Given that 𝑧 one is equal to six cos four 𝜃 plus 𝑖 sin four 𝜃 and 𝑧 two is equal to a third of sin 𝜃 plus 𝑖 cos two 𝜃, where zero is less than 𝜃 which is less than 90 degrees, determine the trigonometric form of 𝑧 one 𝑧 two.
A complex number, is in polar form. If it looks like this 𝑧 is equal to 𝑟 cos 𝜃 plus 𝑖 sin 𝜃. Notice that our second complex number is not in this form. So we’ll first need to perform some clever manipulation to transform it. Recall the relationship between the sine and cosine curve. They’re translations of one another such that sin of 𝜃 is equal to cos of 90 minus 𝜃.
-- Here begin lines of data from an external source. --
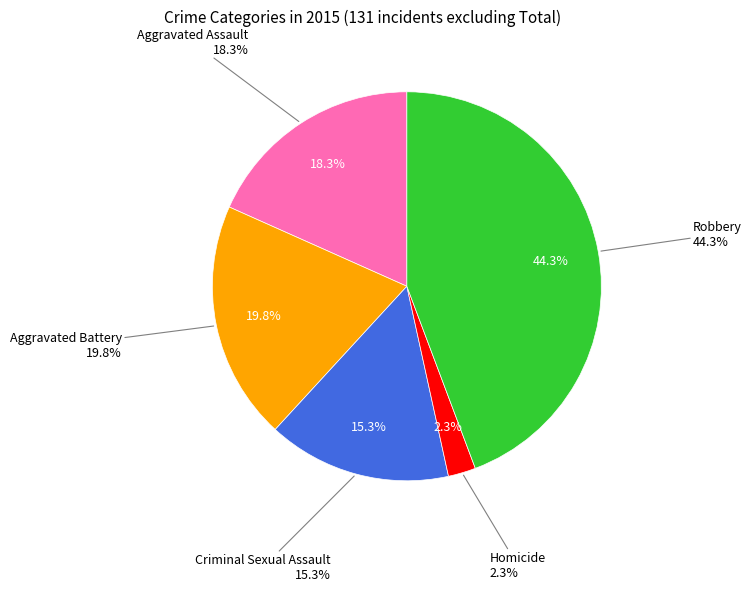

Is there a majority slice in this chart?

No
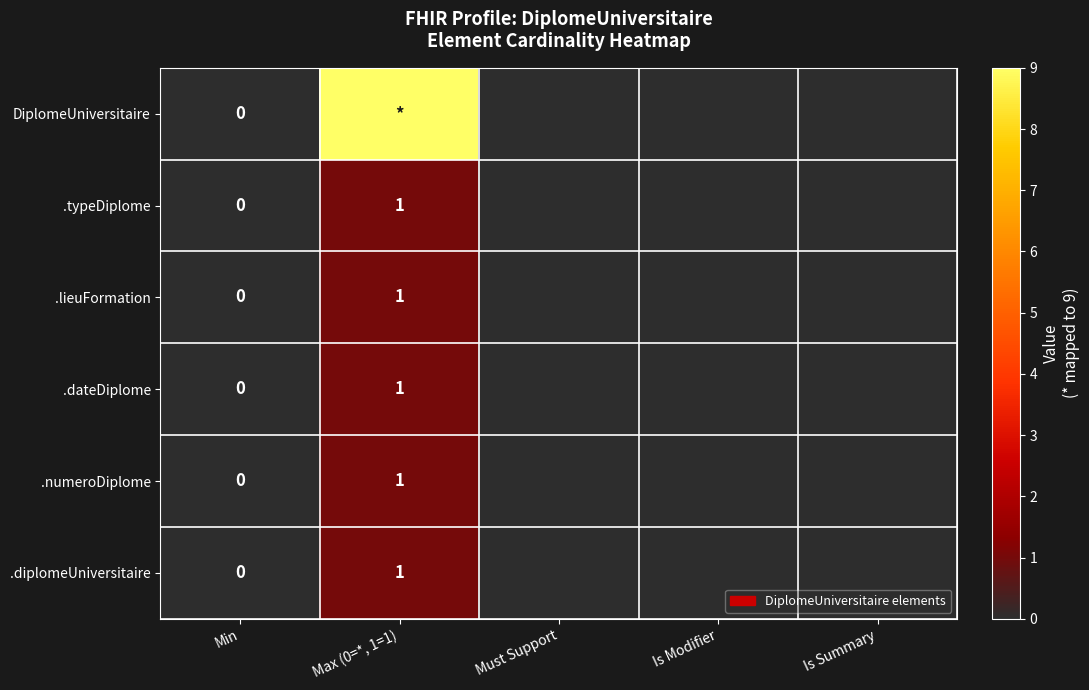

List the labels in order of .dateDiplome value, smallest first.

Min, Must Support, Is Modifier, Is Summary, Max (0=*, 1=1)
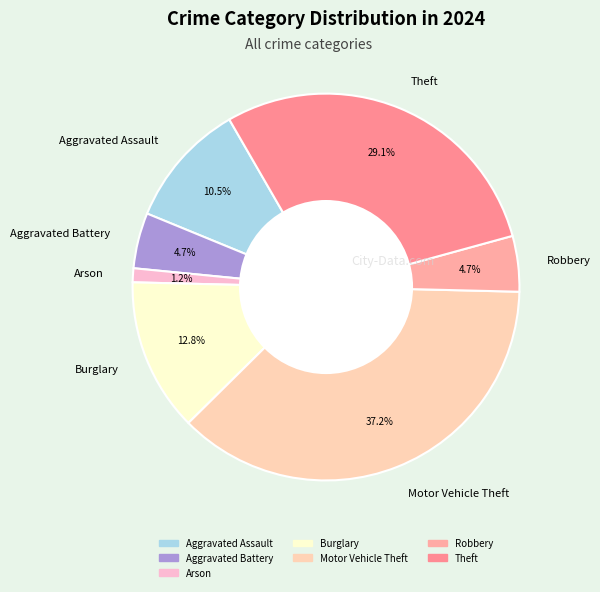

What is the smallest slice in the pie chart?

Arson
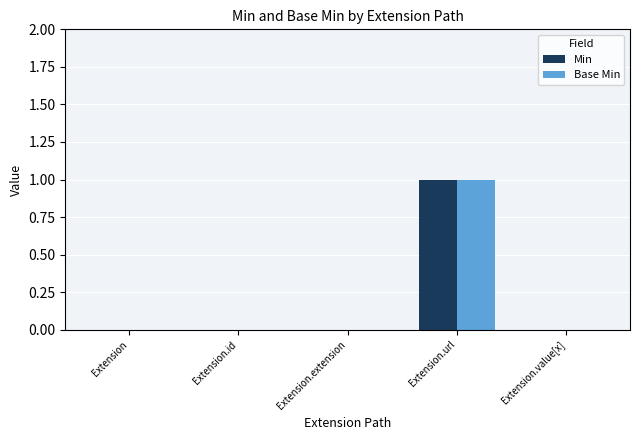

Which category has the highest value in the Base Min series?

Extension.url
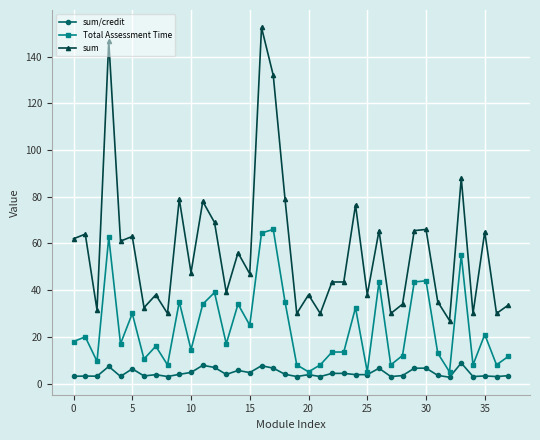

What is the difference between the second highest and minimum values in the sum series?

119.7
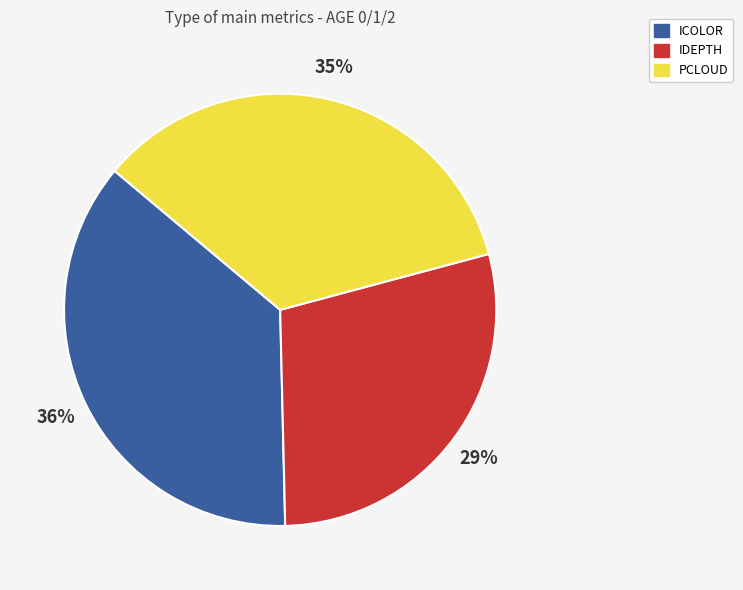

Between IDEPTH and ICOLOR, which is larger?

ICOLOR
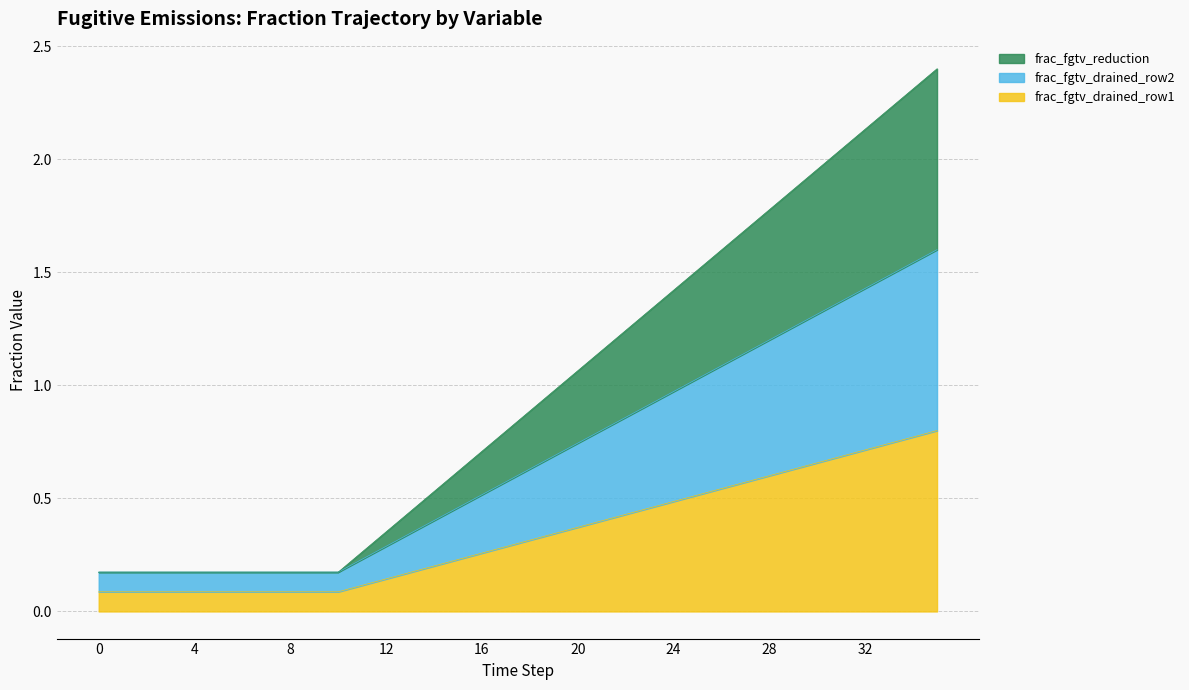

True or false: frac_fgtv_reduction and frac_fgtv_drained_row1 intersect in this chart.

False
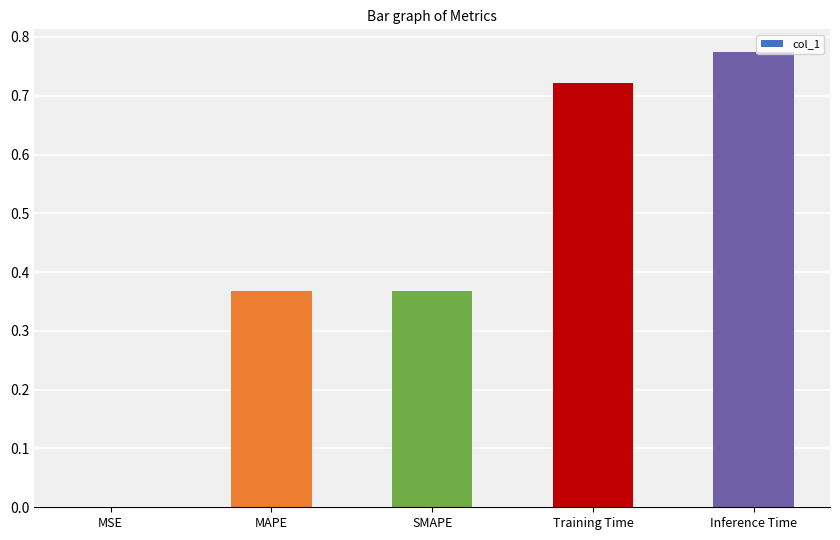

What is the sum of all values?

2.2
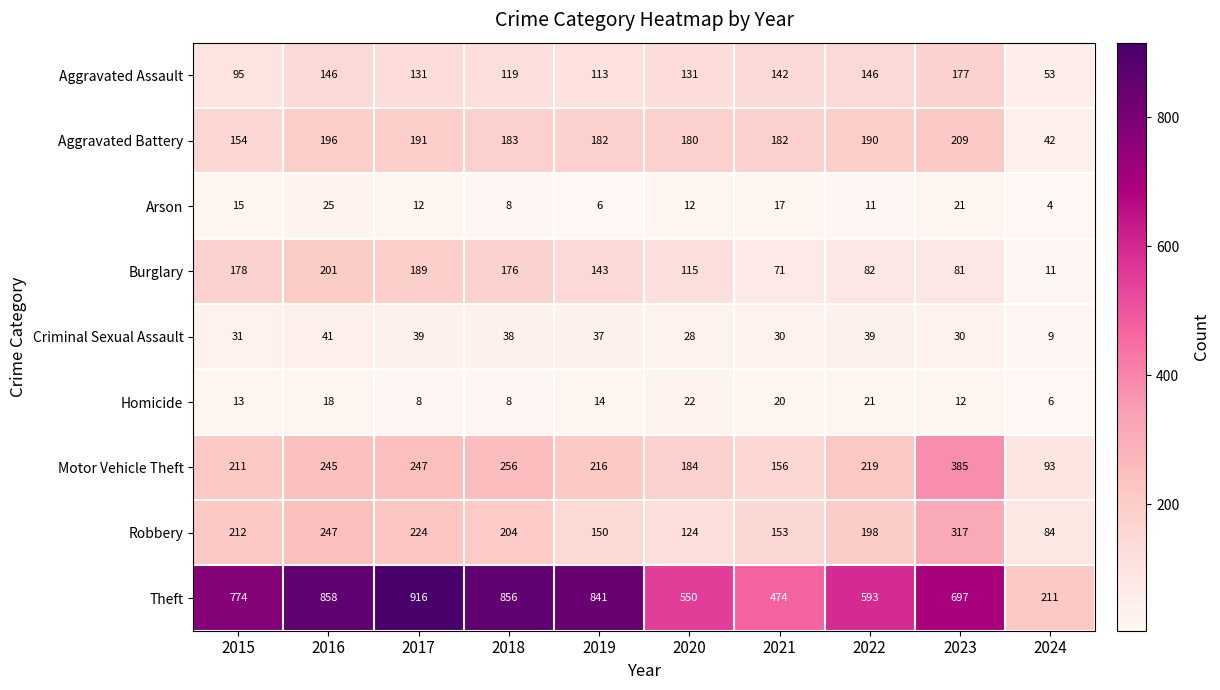

How many series are shown in this chart?

9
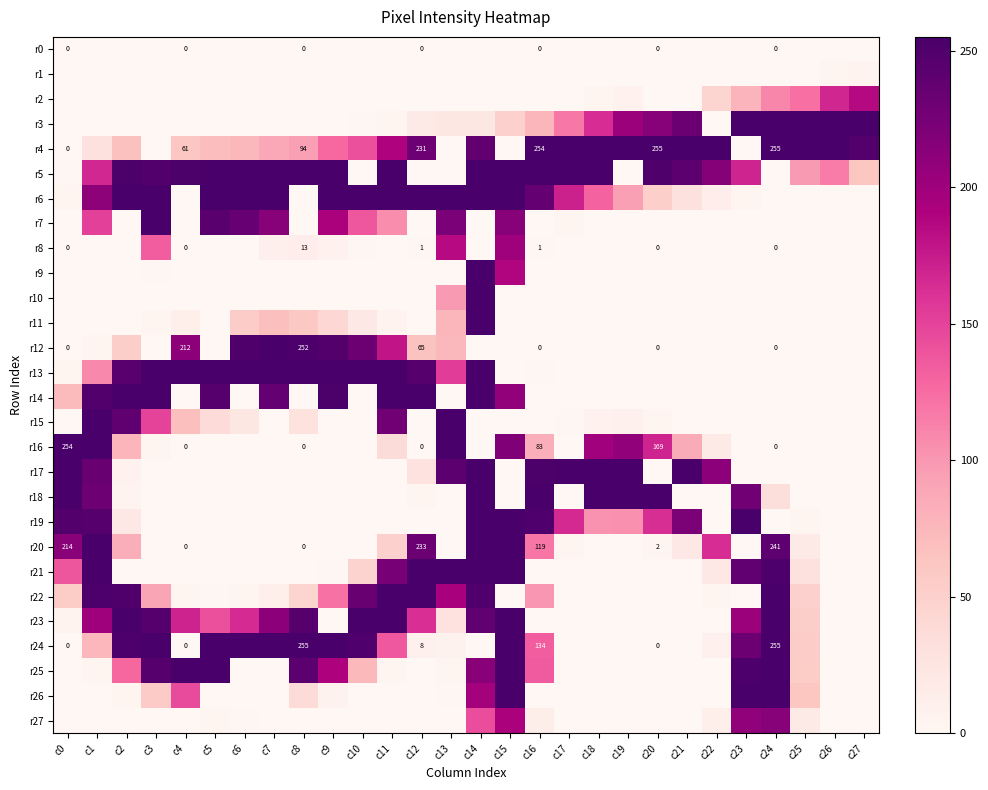

List the series in order of their peak value, highest first.

r3, r4, r5, r6, r7, r9, r10, r11, r13, r14, r15, r16, r17, r18, r19, r20, r21, r22, r23, r24, r25, r26, r12, r27, r8, r2, r1, r0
We can therefore say that sin of two 𝜃 must be equal to cos of 90 minus two 𝜃. We also know that cos of 𝜃 is equal to sin of 90 minus 𝜃. So that means that cos of two 𝜃 must be equal to sin of 90 minus two 𝜃. And we can therefore write 𝑧 two now as a third of cos of 90 minus two 𝜃 plus 𝑖 sin of 90 minus two 𝜃. We need to find the product of 𝑧 one and 𝑧 two. Recall the product formula. This says that for two complex numbers expressed in polar form, 𝑧 one with a modulus of 𝑟 one and an argument of 𝜃 one and 𝑧 two with a modulus of 𝑟 two and an argument of 𝜃 two, their product can be found by multiplying their moduli and adding their arguments.
That’s 𝑟 one 𝑟 two multiplied by cos of 𝜃 one plus 𝜃 two plus 𝑖 sin of 𝜃 one plus 𝜃 two. When we multiply the moduli of our two complex numbers together. That’s six multiplied by one third, which is two. Adding their arguments we get four 𝜃 plus 90 minus two 𝜃, which is equal to 90 plus two 𝜃. And we can therefore say the trigonometrical polar form of 𝑧 one 𝑧 two is two multiplied by cos of 90 degrees plus two 𝜃 plus 𝑖 sin of 90 degrees plus two 𝜃.